I'm afraid it's not that simple. Unfortunately OpenGL is for better or worse single threaded. An OpenGL context can be made current in only one thread at a time. If you want to render in multiple threads you have two choices:
- Have one context, synchronize the threads and switch the context to be current in only one of them at any given time. In practice this is useless as you are rendering in only one thread while the others wait for their turn, thus the whole effort of threading is wasted because the rendering is serialized anyway.
- Create multiple OpenGL contexts and make them share resources. This way you can make multiple threads, each with its own context, render at the same time. Each background thread would use a QOffscreenSurface and the main thread would use a window.

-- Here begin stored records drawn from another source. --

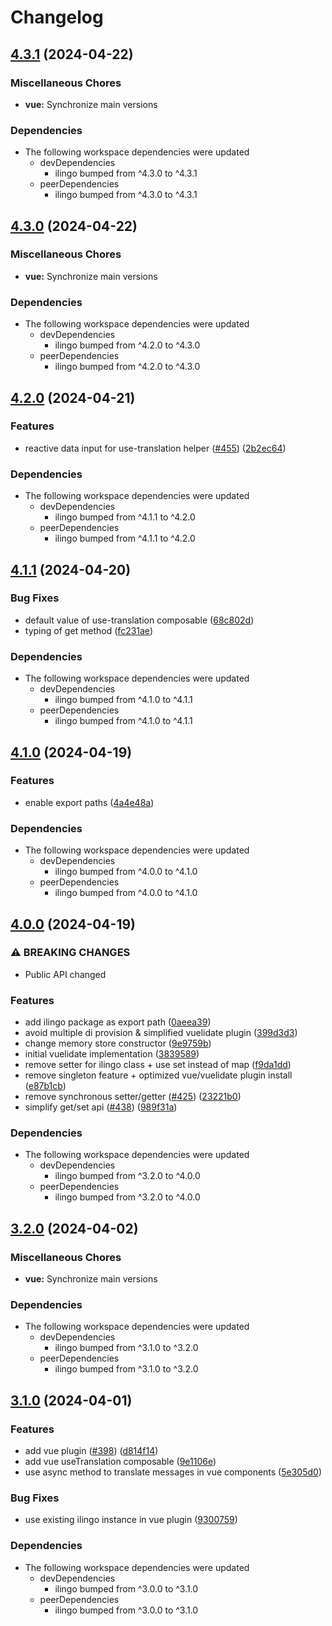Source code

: # Changelog

## [4.3.1](https://github.com/tada5hi/ilingo/compare/vue-v4.3.0...vue-v4.3.1) (2024-04-22)


### Miscellaneous Chores

* **vue:** Synchronize main versions


### Dependencies

* The following workspace dependencies were updated
  * devDependencies
    * ilingo bumped from ^4.3.0 to ^4.3.1
  * peerDependencies
    * ilingo bumped from ^4.3.0 to ^4.3.1

## [4.3.0](https://github.com/tada5hi/ilingo/compare/vue-v4.2.0...vue-v4.3.0) (2024-04-22)


### Miscellaneous Chores

* **vue:** Synchronize main versions


### Dependencies

* The following workspace dependencies were updated
  * devDependencies
    * ilingo bumped from ^4.2.0 to ^4.3.0
  * peerDependencies
    * ilingo bumped from ^4.2.0 to ^4.3.0

## [4.2.0](https://github.com/tada5hi/ilingo/compare/vue-v4.1.1...vue-v4.2.0) (2024-04-21)


### Features

* reactive data input for use-translation helper ([#455](https://github.com/tada5hi/ilingo/issues/455)) ([2b2ec64](https://github.com/tada5hi/ilingo/commit/2b2ec64550cf4e0e42d73e8f9d8713e59cf06c84))


### Dependencies

* The following workspace dependencies were updated
  * devDependencies
    * ilingo bumped from ^4.1.1 to ^4.2.0
  * peerDependencies
    * ilingo bumped from ^4.1.1 to ^4.2.0

## [4.1.1](https://github.com/tada5hi/ilingo/compare/vue-v4.1.0...vue-v4.1.1) (2024-04-20)


### Bug Fixes

* default value of use-translation composable ([68c802d](https://github.com/tada5hi/ilingo/commit/68c802dbf781bc7e9ad6cc7d578cee5db9b89bf8))
* typing of get method ([fc231ae](https://github.com/tada5hi/ilingo/commit/fc231ae8816748da0395563c9d02f3d5d34022c2))


### Dependencies

* The following workspace dependencies were updated
  * devDependencies
    * ilingo bumped from ^4.1.0 to ^4.1.1
  * peerDependencies
    * ilingo bumped from ^4.1.0 to ^4.1.1

## [4.1.0](https://github.com/tada5hi/ilingo/compare/vue-v4.0.0...vue-v4.1.0) (2024-04-19)


### Features

* enable export paths ([4a4e48a](https://github.com/tada5hi/ilingo/commit/4a4e48af5100abcfc533d91ca9b116fa93bf6b68))


### Dependencies

* The following workspace dependencies were updated
  * devDependencies
    * ilingo bumped from ^4.0.0 to ^4.1.0
  * peerDependencies
    * ilingo bumped from ^4.0.0 to ^4.1.0

## [4.0.0](https://github.com/tada5hi/ilingo/compare/vue-v3.2.0...vue-v4.0.0) (2024-04-19)


### ⚠ BREAKING CHANGES

* Public API changed

### Features

* add ilingo package as export path ([0aeea39](https://github.com/tada5hi/ilingo/commit/0aeea39f054ed7e66529cb756554a8e4e0024686))
* avoid multiple di provision & simplified vuelidate plugin ([399d3d3](https://github.com/tada5hi/ilingo/commit/399d3d3c676ee89b7e5470453813c9fafde931b8))
* change memory store constructor ([9e9759b](https://github.com/tada5hi/ilingo/commit/9e9759b98eb85afeaa7f6ee4984246937c88337d))
* initial vuelidate implementation ([3839589](https://github.com/tada5hi/ilingo/commit/383958902729e933e2c746075d6806a766cb353d))
* remove setter for ilingo class + use set instead of map ([f9da1dd](https://github.com/tada5hi/ilingo/commit/f9da1dd82df396674ad693770bb7b681140218d0))
* remove singleton feature + optimized vue/vuelidate plugin install ([e87b1cb](https://github.com/tada5hi/ilingo/commit/e87b1cbc8b671f34906dda6f53d1113f8e1e2811))
* remove synchronous setter/getter ([#425](https://github.com/tada5hi/ilingo/issues/425)) ([23221b0](https://github.com/tada5hi/ilingo/commit/23221b07c7cac865adc2cdb98c55e7904f15fd40))
* simplify get/set api ([#438](https://github.com/tada5hi/ilingo/issues/438)) ([989f31a](https://github.com/tada5hi/ilingo/commit/989f31a3d38b6c08a776e9afe9db2df3e05fd44c))


### Dependencies

* The following workspace dependencies were updated
  * devDependencies
    * ilingo bumped from ^3.2.0 to ^4.0.0
  * peerDependencies
    * ilingo bumped from ^3.2.0 to ^4.0.0

## [3.2.0](https://github.com/tada5hi/ilingo/compare/vue-v3.1.0...vue-v3.2.0) (2024-04-02)


### Miscellaneous Chores

* **vue:** Synchronize main versions


### Dependencies

* The following workspace dependencies were updated
  * devDependencies
    * ilingo bumped from ^3.1.0 to ^3.2.0
  * peerDependencies
    * ilingo bumped from ^3.1.0 to ^3.2.0

## [3.1.0](https://github.com/tada5hi/ilingo/compare/vue-v3.0.0...vue-v3.1.0) (2024-04-01)


### Features

* add vue plugin  ([#398](https://github.com/tada5hi/ilingo/issues/398)) ([d814f14](https://github.com/tada5hi/ilingo/commit/d814f148a93327409c6b29eded370e5bb22d05ce))
* add vue useTranslation composable ([9e1106e](https://github.com/tada5hi/ilingo/commit/9e1106eb4c108cf7935d73a798c695c9f87c8e20))
* use async method to translate messages in vue components ([5e305d0](https://github.com/tada5hi/ilingo/commit/5e305d069fb5241b17b43d9940497dd38234fd1d))


### Bug Fixes

* use existing ilingo instance in vue plugin ([9300759](https://github.com/tada5hi/ilingo/commit/93007599204cabf841823378de07d3326190d487))


### Dependencies

* The following workspace dependencies were updated
  * devDependencies
    * ilingo bumped from ^3.0.0 to ^3.1.0
  * peerDependencies
    * ilingo bumped from ^3.0.0 to ^3.1.0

An FBO does not belong to a surface. It belongs to an OpenGL context. You can share resources like textures or buffers, but FBOs can't be shared between contexts.
Having said the above, one approach would be to create worker threads, each with its own OpenGL context made current on a QOffscreenSurface, rendering to a texture through an FBO. These textures would be then used to render them to an FBO in the main thread. Some synchronization will be needed to assure the textures updates are visible in other threads before using them for rendering.
Note however that, as I said earlier, concept of threads has been and, to some degree, still is alien to OpenGL. The above scenario will most probably be penalized, as most OpenGL drivers serialize the calls anyway and jump enormous hoops to give you the impression of multi-threading, with varying results. In many cases single threaded rendering turns out to be faster, mostly due to no need for synchronization. That is however something you will have to heavily profile for your case.